Trump’s site ‘Truth Social’ broke software rules: Report

San Francisco: Former US President Donald Trump’s new social network violated a free and open-source software licensing agreement by ripping off decentralised social network Mastodon, said the Software Freedom Conservancy (SFC).

According to The Verge, the Trump Media and Technology Group (TMTG) has 30 days to comply with the terms of the license before its access is terminated — forcing it to rebuild the platform or face legal action.

TMTG launched a special purpose acquisition company fundraising effort with promises to build a sweeping media empire, the report said.

Its only product so far is a social network called Truth Social that appears strongly to be forked from Mastodon, it added.

While anyone can freely reuse Mastodon’s code (and groups like right-wing social network Gab have already done so), they still have to comply with the Affero General Public License (or AGPLv3) that governs that code and its conditions include offering their source code to all users.

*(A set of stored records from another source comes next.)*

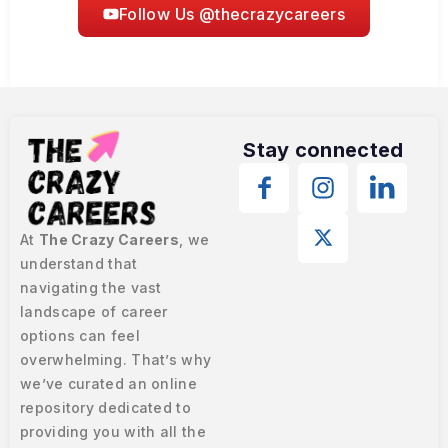
Follow Us @thecrazycareers
Stay connected
At
The Crazy Careers
, we
understand that
navigating the vast
landscape of career
options can feel
overwhelming. That’s why
we’ve curated an online
repository dedicated to
providing you with all the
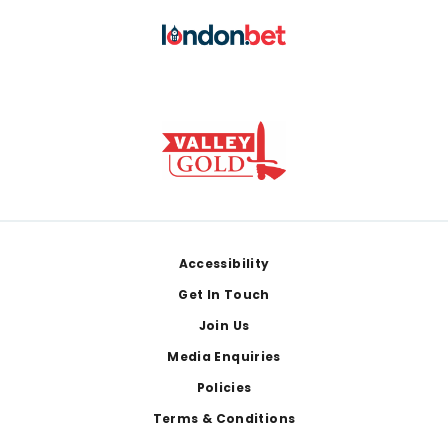
Footer
Accessibility
Get In Touch
Join Us
Media Enquiries
Policies
Terms & Conditions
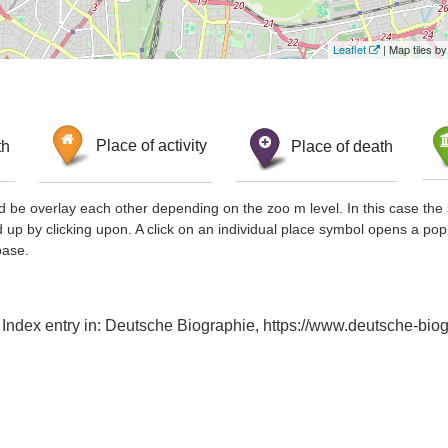
Leaflet
| Map tiles 
th
Place of activity
Place of death
d be overlay each other depending on the zoo m level. In this case the 
d up by clicking upon. A click on an individual place symbol opens a pop
base.
, Index entry in: Deutsche Biographie, https://www.deutsche-b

Truth Social doesn’t comply with that license and, in fact, refers to its service as “proprietary”, the report said.

Its developers apparently attempted to scrub references that would make the Mastodon connection clear — at one point listing a “sighting” of the Mastodon logo as a bug — but included direct references to Mastodon in the site’s underlying HTML alongside obvious visual similarities.

TMTG’s strategy has not sat well with the SFC, an organisation that enforces free and open-source software licenses.

Truth Social hasn’t officially launched. But users could access a test version of the platform, where many of them created prank accounts that flooded the service with false company announcements and even fake Donald Trump posts. (The platform has since been replaced by a waitlist.)

The SFC demands that TMTG offer all these users access to the Truth Social source code.